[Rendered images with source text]
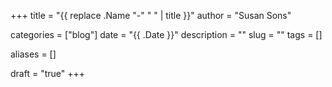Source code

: +++
title = "{{ replace .Name "-" " " | title }}"
author = "Susan Sons"

categories = ["blog"]
date = "{{ .Date }}"
description = ""
slug = ""
tags = []

aliases = []

draft = "true"
+++

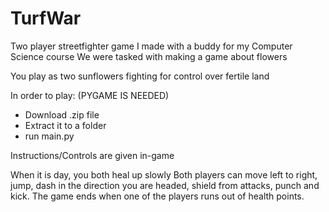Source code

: # TurfWar
Two player streetfighter game I made with a buddy for my Computer Science course
We were tasked with making a game about flowers

You play as two sunflowers fighting for control over fertile land

In order to play: (PYGAME IS NEEDED)
- Download .zip file
- Extract it to a folder
- run main.py 

Instructions/Controls are given in-game

When it is day, you both heal up slowly
Both players can move left to right, jump, dash in the direction you are headed, shield from attacks, punch and kick.
The game ends when one of the players runs out of health points.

▶ TASK BRIEF:
Please transcribe exactly the lines above from the line that has "We were tasked" up to and including the line that has "When it is day, you both heal up slowly"; no other line belongs in the answer.

▶ REPLY TO THE TASK:
We were tasked with making a game about flowers

You play as two sunflowers fighting for control over fertile land

In order to play: (PYGAME IS NEEDED)
- Download .zip file
- Extract it to a folder
- run main.py 

Instructions/Controls are given in-game

When it is day, you both heal up slowly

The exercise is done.